What is needed ::
Give the entries again, exactly as written.
### Entries shown
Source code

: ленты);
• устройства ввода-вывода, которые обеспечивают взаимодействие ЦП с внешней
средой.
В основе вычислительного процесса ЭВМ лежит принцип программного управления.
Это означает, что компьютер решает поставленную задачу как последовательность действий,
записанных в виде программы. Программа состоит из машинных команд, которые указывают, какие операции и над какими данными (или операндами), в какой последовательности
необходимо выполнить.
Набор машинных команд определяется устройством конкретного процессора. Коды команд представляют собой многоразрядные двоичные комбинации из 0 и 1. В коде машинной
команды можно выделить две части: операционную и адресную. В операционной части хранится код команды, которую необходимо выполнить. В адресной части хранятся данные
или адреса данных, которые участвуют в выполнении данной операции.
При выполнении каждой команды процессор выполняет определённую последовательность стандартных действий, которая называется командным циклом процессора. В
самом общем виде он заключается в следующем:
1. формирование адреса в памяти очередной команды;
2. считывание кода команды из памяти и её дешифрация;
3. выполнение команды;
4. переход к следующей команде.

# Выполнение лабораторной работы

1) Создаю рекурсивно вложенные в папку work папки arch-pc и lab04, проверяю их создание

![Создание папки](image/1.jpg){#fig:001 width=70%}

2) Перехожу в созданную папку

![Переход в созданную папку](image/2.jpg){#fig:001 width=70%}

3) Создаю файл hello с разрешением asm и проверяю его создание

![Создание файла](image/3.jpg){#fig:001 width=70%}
######
Result of the exercise ::
Source code

: ленты);
• устройства ввода-вывода, которые обеспечивают взаимодействие ЦП с внешней
средой.
В основе вычислительного процесса ЭВМ лежит принцип программного управления.
Это означает, что компьютер решает поставленную задачу как последовательность действий,
записанных в виде программы. Программа состоит из машинных команд, которые указывают, какие операции и над какими данными (или операндами), в какой последовательности
необходимо выполнить.
Набор машинных команд определяется устройством конкретного процессора. Коды команд представляют собой многоразрядные двоичные комбинации из 0 и 1. В коде машинной
команды можно выделить две части: операционную и адресную. В операционной части хранится код команды, которую необходимо выполнить. В адресной части хранятся данные
или адреса данных, которые участвуют в выполнении данной операции.
При выполнении каждой команды процессор выполняет определённую последовательность стандартных действий, которая называется командным циклом процессора. В
самом общем виде он заключается в следующем:
1. формирование адреса в памяти очередной команды;
2. считывание кода команды из памяти и её дешифрация;
3. выполнение команды;
4. переход к следующей команде.

# Выполнение лабораторной работы

1) Создаю рекурсивно вложенные в папку work папки arch-pc и lab04, проверяю их создание

![Создание папки](image/1.jpg){#fig:001 width=70%}

2) Перехожу в созданную папку

![Переход в созданную папку](image/2.jpg){#fig:001 width=70%}

3) Создаю файл hello с разрешением asm и проверяю его создание

![Создание файла](image/3.jpg){#fig:001 width=70%}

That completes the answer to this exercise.